La escena es cotidiana. Cuando la policía se hace presente en la mera guarida de los bandidos, sus vecinos se juntan para impedirlo a como dé lugar, porque antes que vecinos resulta que son miembros de la misma pandilla y saben que en montón son invencibles. Saben, también, que sus probabilidades de ir a dar a la cárcel son francamente mínimas. Lo de menos es si se dedican el narcotráfico, la trata de personas, el chantaje, el robo de combustible o el asesinato. Estando como están los índices de impunidad, haría falta tener muy mala suerte para que te agarraran en la maroma. Y aun así, de paso, haría falta estar solo.
Ahora bien, si los criminales pueden dormir tranquilos a pesar de los riesgos de su quehacer, hay que ver el confort del que disfrutan aquellos funcionarios poderosos que toleran el crimen, o se asocian con él, o incluso lo encabezan. A muy poco se arriesgan, es verdad, y tal vez sea por ello que a menudo se exceden, al extremo de hacerse demasiado visibles y presumir su estatus de intocables, porque en eso consiste la ebriedad del poder. No saben ejercerlo sin chulería, ni aprecian las virtudes de la discreción. Igual que sus colegas, los hampones, prefieren ser temidos que respetados, y eventualmente cuentan con el respaldo ciego de sus pares.
“No estás solo”, retumba el vocerío de sus contlapaches, aun si las evidencias pecan de contundentes. ¿Qué decir de aquel pájaro de cuenta, durante varios años máxima autoridad policiaca en el estado de Tabasco, que no sólo colaboraba con los cárteles, sino que fundó uno por cuenta del estado, ciertamente muy lejos de estar solo? ¿Qué pensar de unas altas autoridades cuyas funciones son al mismo tiempo combatir el crimen y reforzarlo, cuidar y extorsionar a los ciudadanos, proteger a las mujeres y regentear la trata, recolectar impuestos e instrumentar el cobro de piso? ¿Es esto esquizofrenia desatada, corrupción absoluta o acaso algún moderno y revolucionario sistema de ventanilla única?
Que todo esto suceda entre altos funcionarios acostumbrados a ir por la vida con disfraz de impolutos es síntoma de una honda podredumbre, donde la fama pública —habitualmente fruto de hipocresía, engaño y demagogia— opera como un salvoconducto para delinquir. Nada hay como las nobles intenciones del fariseo (siempre atribuidas, nunca acreditadas) para que las sospechas en su contra aparezcan, en boca de sus cómplices y esbirros, como meras infamias que sólo un miserable osaría ventilar. No los mueve, por cierto, la justa indignación, sino el odio profundo y contagioso de quien está dispuesto a cualquier cosa por salvar el buen nombre de la familia. Como quien dice, el honor de la mafia.

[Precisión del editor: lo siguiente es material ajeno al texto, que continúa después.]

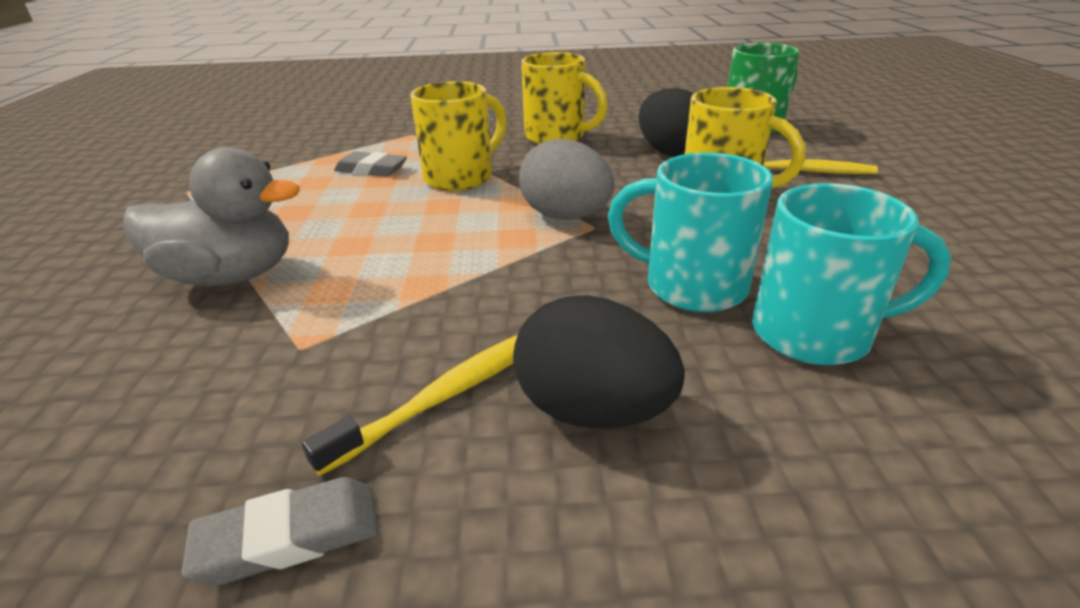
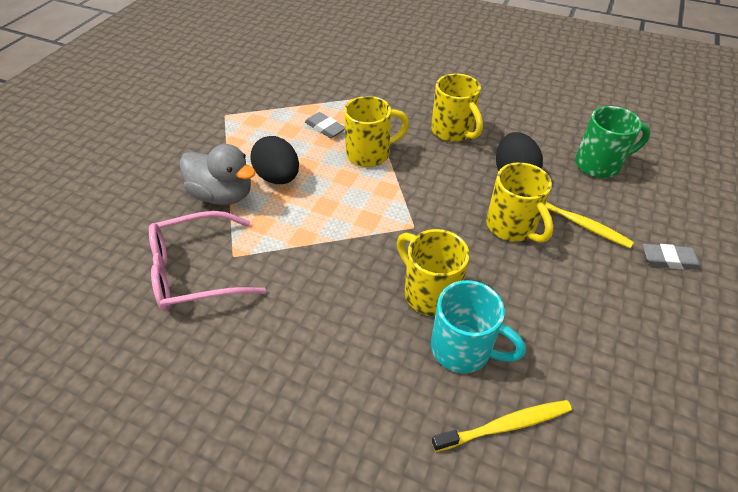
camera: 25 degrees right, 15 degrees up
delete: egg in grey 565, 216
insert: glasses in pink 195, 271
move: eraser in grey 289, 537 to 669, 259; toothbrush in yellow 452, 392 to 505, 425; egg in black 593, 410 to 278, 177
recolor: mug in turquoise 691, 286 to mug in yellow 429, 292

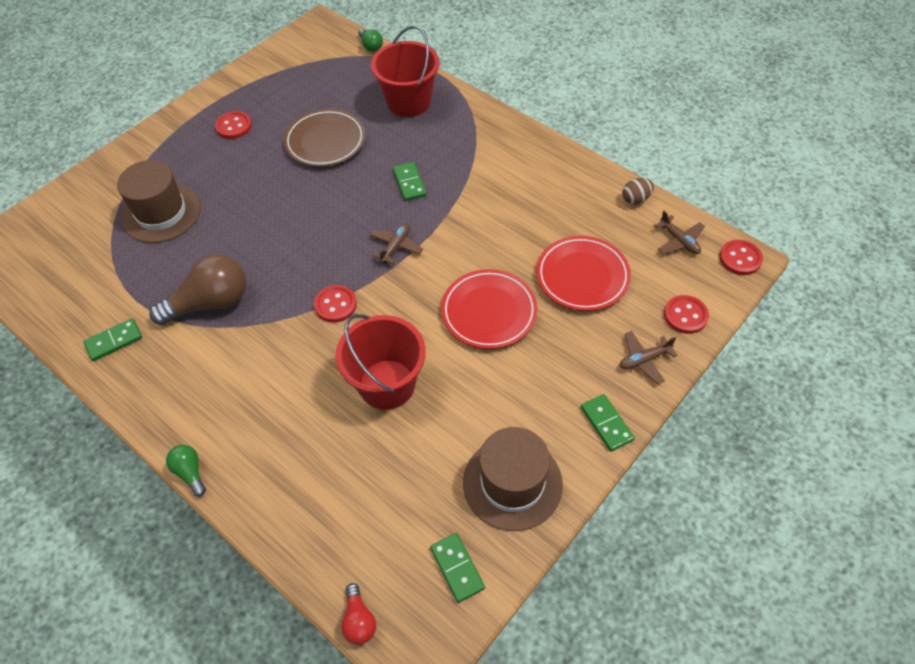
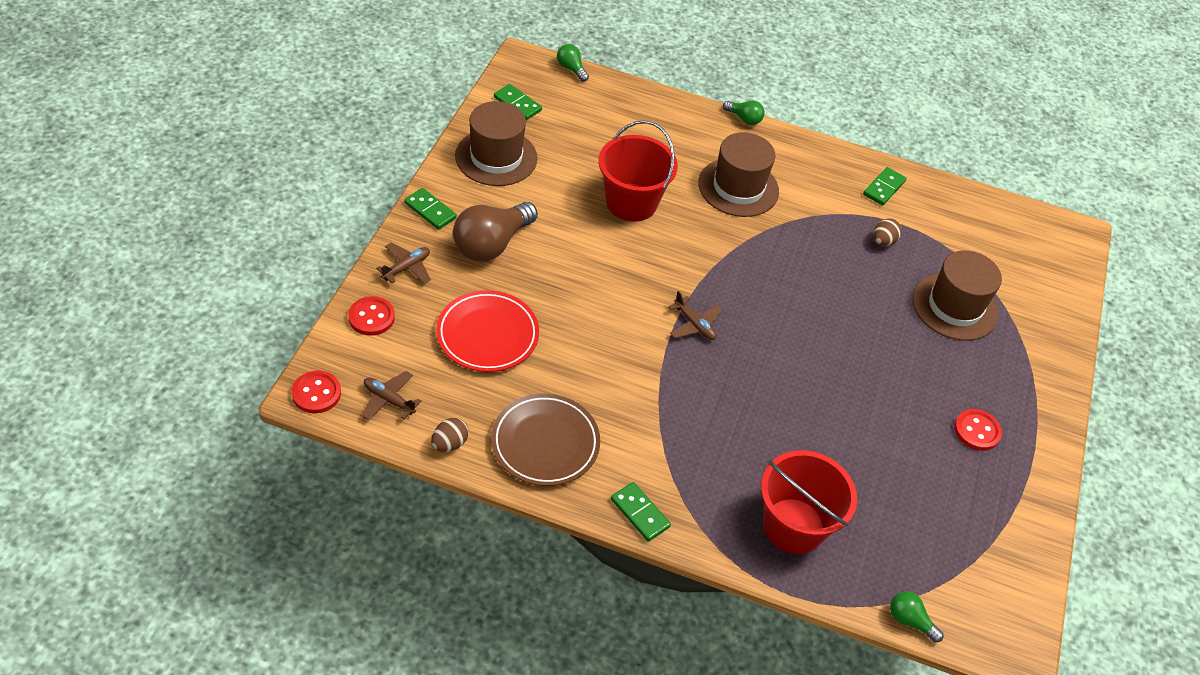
camera: 150 degrees right, 5 degrees down
delete: button in red 335, 305; plate in red 489, 312
insert: hat in brown 738, 187; egg in brown 883, 241
move: light bulb in brown 210, 303 to 491, 244; plate in brown 325, 141 to 545, 443; domino in green 409, 183 to 640, 513
recolor: light bulb in red 359, 620 to light bulb in green 571, 69
rotate: plane in brown 396, 246 = 694, 324 45 degrees counterclockwise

Es ya un truco muy viejo recurrir a los tuyos para tapar tus actos innombrables, si bien nunca ha dejado de funcionar, y menos si “los tuyos” son tal cosa porque están salpicados de inmundicia y saben que no puedes irte a pique sin arrastrarlos al mismo destino. Pues si el factor de unión entre unos y otros fuese únicamente la pureza de sus intenciones, no habría seres más solos y despreciados que quienes traicionaran esos principios, pero es claro que en estas situaciones lo que mejor les une es el poder. Juntos son invencibles, o eso creen.

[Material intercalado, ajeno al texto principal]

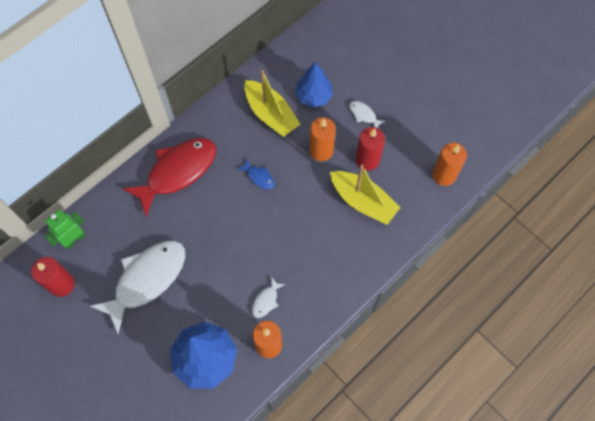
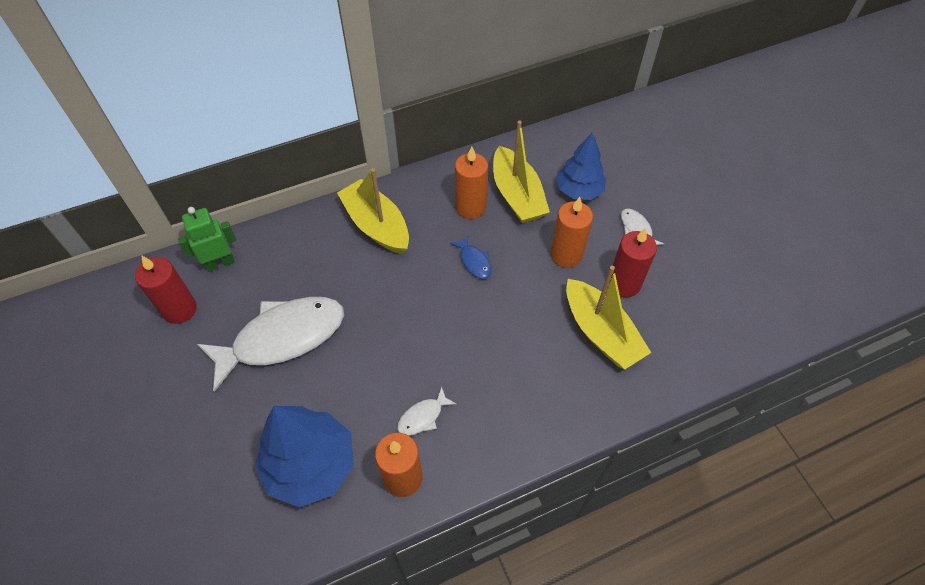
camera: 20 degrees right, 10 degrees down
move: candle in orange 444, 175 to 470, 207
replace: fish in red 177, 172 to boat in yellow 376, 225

No pocos se aborrecen entre sí, pero igual la manada les conforta. Suelen apuñalarse en la penumbra y abrazarse bajo los reflectores, de modo que sus múltiples rivales los imaginen fuertes e inexpugnables. Piensan y dicen sólo lo que les toca, convencidos, en pleno siglo XXI, de que quienes se mueven no salen en la foto. De ahí que comúnmente encuentren relativas, borrosas o invisibles las tropelías de sus allegados. “No estás solo”, corean, solidarios, así sus defendidos sean señalados como capos, ladrones o violadores. Tendría que haber, no obstante, una frontera diáfana que les indicara dónde termina la solidaridad y comienza la sociedad delictuosa.